Genocide – a modern political game
By Vahid Qazi
On 4 March 2010, the International Relations Committee of the US Congress House of Representatives passed a resolution to officially recognize the policy of the Ottoman Empire in 1915 towards Armenians as ‘genocide’. Despite all the efforts of Turkey, the US Congress took this step. The process may be suspended at the next stage, but this will hardly change anything. What Zbigniew Brzezinski described as the ‘chess game’ of politics has long been under way.
When I last visited Washington, my friend Irena Lasota gave me Guenter Lewy’s book The Armenian Massacres in Ottoman Turkey: a Disputed Genocide. The author writes that the deportation of Armenians from Eastern Anatolia was not a policy of genocide. It was intended to prevent them from establishing a separatist alliance with the enemy during the war and from committing atrocities against the Turks. The killings were not genocidal because it has never been proved that they were masterminded by the government. ‘The argument that the deportations in reality constituted a premeditated program of extermination of the Armenians of Turkey is difficult to square with many aspects and characteristics of the relocations.’
The pint is that the Armenians living near the border with Russia, in eastern and central Anatolia were resettled. Armenians were not deported from Istanbul, Izmir and Aleppo. Those who died on their way while walking from the country’s east, which had no railways, cannot be described as victims of genocide. ‘The Ottoman government wanted to arrange an orderly process, but did not have the means to do so.”
In another section of the book, the author refers to historians Charles Dowsett and Malcolm E. Yapp, the US Middle East ambassador to the Paris Peace Conference, George Montgomery, and the Armenian National Council in Istanbul, and concludes that the death toll of the said period was not 1.5 million, as is claimed by the Armenians, but 642,000. ‘These figures can be only approximate, because no death statistics for this period exist.’
Another important element of the book are letters from Henry Morgenthau who led Woodrow Wilson’s presidential campaign in 1912. He was also the US ambassador to Istanbul from November 1913 to February 1916 and represented the interests of the Entente which was at war with Turkey at the time.
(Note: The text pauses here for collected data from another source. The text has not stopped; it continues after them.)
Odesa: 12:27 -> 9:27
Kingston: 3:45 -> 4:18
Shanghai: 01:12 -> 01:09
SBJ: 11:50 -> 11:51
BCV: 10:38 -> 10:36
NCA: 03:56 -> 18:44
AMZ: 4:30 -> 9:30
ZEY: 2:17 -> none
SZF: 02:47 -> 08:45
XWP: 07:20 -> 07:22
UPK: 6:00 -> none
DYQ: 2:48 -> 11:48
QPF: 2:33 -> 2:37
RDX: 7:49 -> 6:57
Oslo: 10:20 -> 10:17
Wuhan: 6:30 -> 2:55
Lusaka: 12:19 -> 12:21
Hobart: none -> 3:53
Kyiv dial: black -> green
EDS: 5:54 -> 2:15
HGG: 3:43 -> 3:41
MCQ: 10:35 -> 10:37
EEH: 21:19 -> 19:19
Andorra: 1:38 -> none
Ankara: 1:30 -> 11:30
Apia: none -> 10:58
In a letter dated 26 November 1917, Morgenthau gave President Wilson his suggestions on how to ensure the success of US military policy. He expressed his hopelessness with the opposition and the war, saying that he could publish a book capable of bringing about change: ‘I am considering writing a book in which I would lay bare, not only Germany’s permeation of Turkey and the Balkans, but that system as it appears in every country of the world. For in Turkey we see the evil spirit of Germany at its worst – culminating at last in the greatest crime of all ages, the horrible massacre of helpless Armenians and Syrians. This particular detail of the story and Germany’s abettance of the same, I feel positive will appeal to the mass of Americans in small towns and country districts as no other aspect of the war could, and convince them of the necessity of carrying the war to a victorious conclusion.”
The essence of Armenian suffering is deliberately distorted. The hostile description of Turkey and, especially, Germany is intended to justify the US government’s belligerent policies.
The suggestion was accepted and the main document the Armenians would subsequently refer to in order to substantiate their genocide claims (a book called Ambassador Morgenthau’s Story) was published in 1918. His suggestion was subsequently used as a means of pressure on other countries and became known as ‘genocide’.